Through this journey, I realize how good God has been to me. He blessed me with family and friends that were there for me every step of the way, who were so instrumental in helping me get through this. I honestly didn’t realize how much my village cared about me before this experience. God drew me closer to Him when I didn’t even realize how far away I was. I know I can trust Him with every worry and care. Everything about my life goes into that box. I know He’s got me.

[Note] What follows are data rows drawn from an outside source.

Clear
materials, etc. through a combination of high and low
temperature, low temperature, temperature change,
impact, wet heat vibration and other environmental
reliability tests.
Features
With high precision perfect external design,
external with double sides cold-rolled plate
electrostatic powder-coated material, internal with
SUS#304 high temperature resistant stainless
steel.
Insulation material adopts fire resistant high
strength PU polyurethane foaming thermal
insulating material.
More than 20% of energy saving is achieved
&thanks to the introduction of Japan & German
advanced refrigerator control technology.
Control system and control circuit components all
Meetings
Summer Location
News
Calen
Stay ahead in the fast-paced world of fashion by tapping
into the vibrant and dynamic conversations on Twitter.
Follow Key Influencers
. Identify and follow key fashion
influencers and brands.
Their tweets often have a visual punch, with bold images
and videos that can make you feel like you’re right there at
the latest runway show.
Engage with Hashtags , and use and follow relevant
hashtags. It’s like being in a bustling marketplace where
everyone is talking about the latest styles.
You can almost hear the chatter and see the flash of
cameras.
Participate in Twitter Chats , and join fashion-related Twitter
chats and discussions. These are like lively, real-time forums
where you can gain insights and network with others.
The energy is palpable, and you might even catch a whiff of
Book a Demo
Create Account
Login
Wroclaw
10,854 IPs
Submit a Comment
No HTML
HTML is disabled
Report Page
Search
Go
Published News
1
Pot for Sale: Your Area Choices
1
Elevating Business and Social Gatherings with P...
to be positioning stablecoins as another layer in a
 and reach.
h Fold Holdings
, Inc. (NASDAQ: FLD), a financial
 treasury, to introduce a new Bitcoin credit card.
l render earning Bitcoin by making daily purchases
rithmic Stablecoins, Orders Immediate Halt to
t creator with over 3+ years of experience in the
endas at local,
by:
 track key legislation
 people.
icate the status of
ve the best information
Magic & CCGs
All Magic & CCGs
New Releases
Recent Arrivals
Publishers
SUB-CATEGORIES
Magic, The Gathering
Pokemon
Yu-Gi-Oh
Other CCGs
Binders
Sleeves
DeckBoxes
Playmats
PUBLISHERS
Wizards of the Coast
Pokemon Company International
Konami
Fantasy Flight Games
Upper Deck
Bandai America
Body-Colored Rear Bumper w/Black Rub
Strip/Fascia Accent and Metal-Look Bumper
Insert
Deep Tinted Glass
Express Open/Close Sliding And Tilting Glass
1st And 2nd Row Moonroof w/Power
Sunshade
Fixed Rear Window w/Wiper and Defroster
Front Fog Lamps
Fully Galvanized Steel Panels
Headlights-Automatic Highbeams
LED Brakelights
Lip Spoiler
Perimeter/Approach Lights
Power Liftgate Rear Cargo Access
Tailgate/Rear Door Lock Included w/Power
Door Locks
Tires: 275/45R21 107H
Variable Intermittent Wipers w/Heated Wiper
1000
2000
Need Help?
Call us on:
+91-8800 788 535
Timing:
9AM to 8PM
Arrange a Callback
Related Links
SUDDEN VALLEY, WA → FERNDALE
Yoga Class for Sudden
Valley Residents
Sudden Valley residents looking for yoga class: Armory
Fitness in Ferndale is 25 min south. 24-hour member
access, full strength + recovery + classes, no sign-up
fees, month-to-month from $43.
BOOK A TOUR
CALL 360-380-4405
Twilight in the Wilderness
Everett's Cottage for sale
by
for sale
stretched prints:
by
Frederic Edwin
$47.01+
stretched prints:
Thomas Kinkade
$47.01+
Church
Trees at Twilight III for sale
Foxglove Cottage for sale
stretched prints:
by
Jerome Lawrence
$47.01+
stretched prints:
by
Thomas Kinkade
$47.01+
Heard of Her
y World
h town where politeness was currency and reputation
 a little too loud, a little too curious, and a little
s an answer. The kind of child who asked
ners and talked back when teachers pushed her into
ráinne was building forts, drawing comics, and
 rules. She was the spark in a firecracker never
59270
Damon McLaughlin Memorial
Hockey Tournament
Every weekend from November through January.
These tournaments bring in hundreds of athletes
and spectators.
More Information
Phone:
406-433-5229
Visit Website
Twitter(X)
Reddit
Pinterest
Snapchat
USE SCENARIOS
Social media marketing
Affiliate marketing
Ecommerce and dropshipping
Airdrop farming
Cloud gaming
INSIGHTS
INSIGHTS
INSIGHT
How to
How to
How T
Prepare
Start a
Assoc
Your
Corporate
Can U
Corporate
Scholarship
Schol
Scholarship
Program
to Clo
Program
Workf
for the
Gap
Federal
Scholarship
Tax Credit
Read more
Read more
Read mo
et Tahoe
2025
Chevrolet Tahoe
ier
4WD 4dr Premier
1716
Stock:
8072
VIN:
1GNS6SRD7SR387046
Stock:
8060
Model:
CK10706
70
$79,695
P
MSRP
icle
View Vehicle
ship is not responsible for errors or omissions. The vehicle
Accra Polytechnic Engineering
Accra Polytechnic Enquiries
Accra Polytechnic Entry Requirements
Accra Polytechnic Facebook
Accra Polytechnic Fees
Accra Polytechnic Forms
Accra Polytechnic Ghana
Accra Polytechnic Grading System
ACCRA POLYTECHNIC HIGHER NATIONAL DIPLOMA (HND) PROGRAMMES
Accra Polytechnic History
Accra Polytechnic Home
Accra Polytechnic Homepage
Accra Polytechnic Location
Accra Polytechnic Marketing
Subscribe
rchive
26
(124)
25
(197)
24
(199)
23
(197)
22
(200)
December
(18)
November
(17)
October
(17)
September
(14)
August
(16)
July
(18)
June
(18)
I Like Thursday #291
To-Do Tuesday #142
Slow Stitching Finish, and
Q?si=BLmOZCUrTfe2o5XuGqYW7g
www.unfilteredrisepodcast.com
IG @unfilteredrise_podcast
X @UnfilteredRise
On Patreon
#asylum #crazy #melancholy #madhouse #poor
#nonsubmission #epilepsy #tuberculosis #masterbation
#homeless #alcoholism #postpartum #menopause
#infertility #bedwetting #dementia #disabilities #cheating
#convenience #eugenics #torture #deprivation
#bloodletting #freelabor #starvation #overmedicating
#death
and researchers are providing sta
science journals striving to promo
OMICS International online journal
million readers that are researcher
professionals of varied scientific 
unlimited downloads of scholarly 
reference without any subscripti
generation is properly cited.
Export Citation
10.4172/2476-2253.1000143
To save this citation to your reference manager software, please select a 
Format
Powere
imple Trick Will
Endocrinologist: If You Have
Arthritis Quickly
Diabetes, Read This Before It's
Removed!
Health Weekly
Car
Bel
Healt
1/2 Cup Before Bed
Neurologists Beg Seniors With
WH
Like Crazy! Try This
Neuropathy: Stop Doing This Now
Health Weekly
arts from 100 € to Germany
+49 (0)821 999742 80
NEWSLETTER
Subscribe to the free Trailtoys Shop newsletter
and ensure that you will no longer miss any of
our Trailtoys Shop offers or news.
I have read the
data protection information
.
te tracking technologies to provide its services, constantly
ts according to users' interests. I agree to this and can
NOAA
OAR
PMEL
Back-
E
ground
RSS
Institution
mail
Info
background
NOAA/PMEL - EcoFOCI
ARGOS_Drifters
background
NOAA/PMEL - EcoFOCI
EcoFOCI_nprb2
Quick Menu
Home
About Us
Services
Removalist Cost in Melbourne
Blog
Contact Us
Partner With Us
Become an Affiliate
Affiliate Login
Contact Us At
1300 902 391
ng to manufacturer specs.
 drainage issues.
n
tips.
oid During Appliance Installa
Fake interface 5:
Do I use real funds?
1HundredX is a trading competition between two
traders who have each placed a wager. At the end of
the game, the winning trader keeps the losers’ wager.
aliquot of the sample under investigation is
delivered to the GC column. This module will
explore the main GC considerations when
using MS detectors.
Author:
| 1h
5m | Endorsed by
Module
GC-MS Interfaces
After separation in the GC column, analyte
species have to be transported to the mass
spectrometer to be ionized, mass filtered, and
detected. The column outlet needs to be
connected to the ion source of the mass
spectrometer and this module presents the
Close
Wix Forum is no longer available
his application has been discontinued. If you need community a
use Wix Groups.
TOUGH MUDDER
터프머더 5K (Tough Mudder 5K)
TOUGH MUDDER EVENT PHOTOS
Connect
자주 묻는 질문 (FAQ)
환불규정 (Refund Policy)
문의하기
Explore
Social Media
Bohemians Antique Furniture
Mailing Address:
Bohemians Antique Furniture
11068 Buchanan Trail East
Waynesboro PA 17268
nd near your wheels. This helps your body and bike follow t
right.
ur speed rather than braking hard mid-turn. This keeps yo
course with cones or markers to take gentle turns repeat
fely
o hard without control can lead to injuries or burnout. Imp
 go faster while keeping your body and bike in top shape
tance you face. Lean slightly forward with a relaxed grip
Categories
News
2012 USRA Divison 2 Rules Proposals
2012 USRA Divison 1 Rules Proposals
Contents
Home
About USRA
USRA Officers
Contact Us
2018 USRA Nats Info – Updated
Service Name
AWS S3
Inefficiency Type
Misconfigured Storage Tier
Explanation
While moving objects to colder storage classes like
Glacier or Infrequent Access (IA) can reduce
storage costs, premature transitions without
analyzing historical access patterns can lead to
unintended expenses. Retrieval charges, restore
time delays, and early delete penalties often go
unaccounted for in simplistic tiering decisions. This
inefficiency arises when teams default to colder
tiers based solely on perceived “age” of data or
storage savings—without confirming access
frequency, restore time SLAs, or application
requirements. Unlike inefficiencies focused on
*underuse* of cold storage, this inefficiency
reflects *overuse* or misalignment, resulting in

Markisha’s Encouragement for Moms:
It sounds cliché but God really won’t leave you nor will he forsake you. Everything that I have gone through in this journey has made me stronger and brought me closer to God. I know that God sends help even if you aren’t looking for it. He never sent me to talk to the oncologist alone. Someone who loved me was always there. He sent people to make meals for me and my children every weekend I had chemo. Those who were not for me, He removed out of my life, and I haven’t seen them since. He used my testimony to help others in their journey. He did all of this even though I trusted my oncologist to heal me instead of Him. Even through my hollow prayers, He sent to help me. Whatever you are going through, and however you’re feeling – it’s ok. Just give those feelings to God and allow Him to bring change. He will!
Markisha’s Prayer for Moms:
I pray that you are encouraged in the fact that God is Jehovah Rapha, your healer. Take your pain, your anxiety, your fear, and your need to take control and give it all to Him. I pray His healing and mercy be with you for the rest of your days.